• **The problem**
Reproduce the listing below line for line without altering a character, and leave out the pictures.

"""

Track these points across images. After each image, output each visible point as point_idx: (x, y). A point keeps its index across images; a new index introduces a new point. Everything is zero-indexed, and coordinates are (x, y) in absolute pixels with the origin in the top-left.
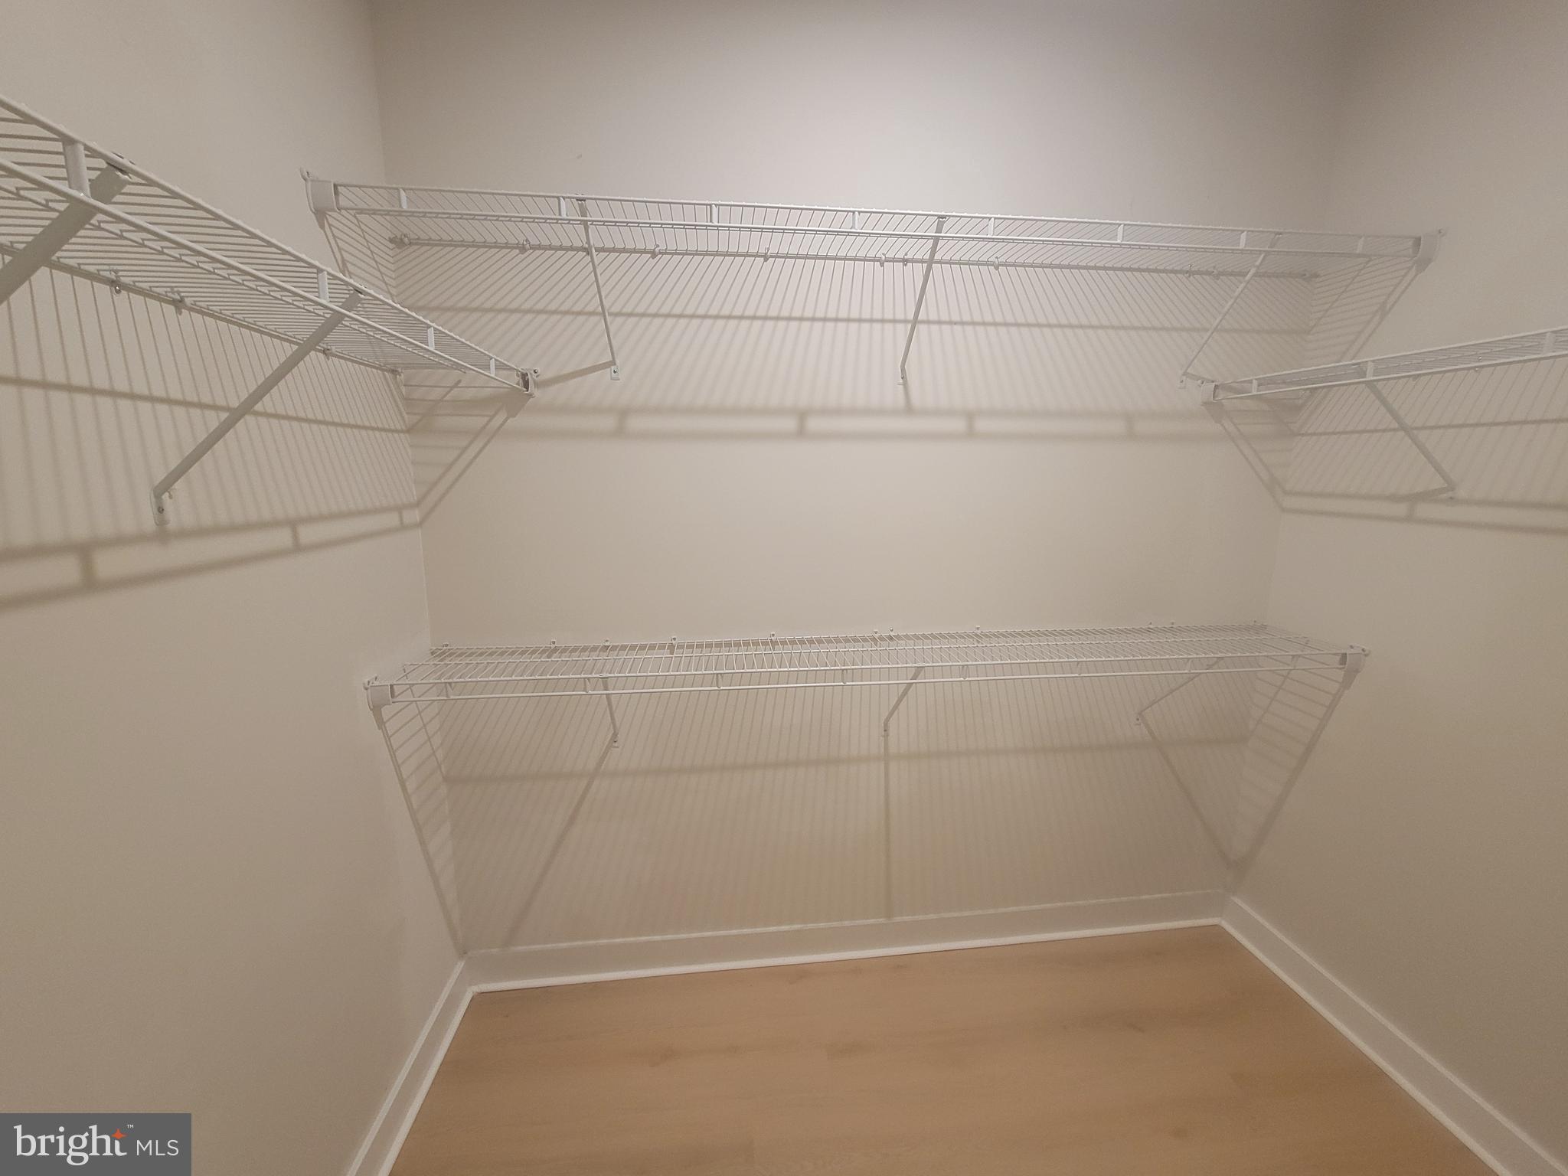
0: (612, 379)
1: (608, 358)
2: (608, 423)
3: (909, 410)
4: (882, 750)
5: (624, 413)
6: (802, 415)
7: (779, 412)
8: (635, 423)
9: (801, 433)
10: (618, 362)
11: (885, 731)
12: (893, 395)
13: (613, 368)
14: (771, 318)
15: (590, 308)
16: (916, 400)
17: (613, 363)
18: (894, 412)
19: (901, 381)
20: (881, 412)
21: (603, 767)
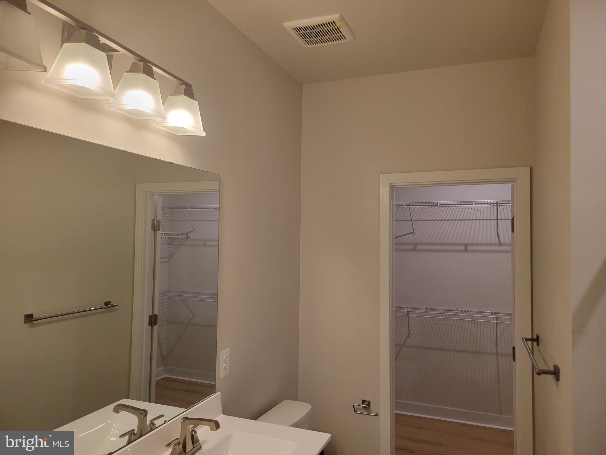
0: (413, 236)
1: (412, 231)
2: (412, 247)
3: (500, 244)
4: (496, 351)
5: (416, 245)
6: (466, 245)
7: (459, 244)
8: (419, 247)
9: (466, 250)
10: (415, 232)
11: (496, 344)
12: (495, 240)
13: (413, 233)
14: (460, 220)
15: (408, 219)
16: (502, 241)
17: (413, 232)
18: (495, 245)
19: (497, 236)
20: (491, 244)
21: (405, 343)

"""

• **Answer space**
Track these points across images. After each image, output each visible point as point_idx: (x, y). A point keeps its index across images; a new index introduces a new point. Everything is zero-indexed, and coordinates are (x, y) in absolute pixels with the origin in the top-left.
0: (612, 379)
1: (608, 358)
2: (608, 423)
3: (909, 410)
4: (882, 750)
5: (624, 413)
6: (802, 415)
7: (779, 412)
8: (635, 423)
9: (801, 433)
10: (618, 362)
11: (885, 731)
12: (893, 395)
13: (613, 368)
14: (771, 318)
15: (590, 308)
16: (916, 400)
17: (613, 363)
18: (894, 412)
19: (901, 381)
20: (881, 412)
21: (603, 767)
0: (413, 236)
1: (412, 231)
2: (412, 247)
3: (500, 244)
4: (496, 351)
5: (416, 245)
6: (466, 245)
7: (459, 244)
8: (419, 247)
9: (466, 250)
10: (415, 232)
11: (496, 344)
12: (495, 240)
13: (413, 233)
14: (460, 220)
15: (408, 219)
16: (502, 241)
17: (413, 232)
18: (495, 245)
19: (497, 236)
20: (491, 244)
21: (405, 343)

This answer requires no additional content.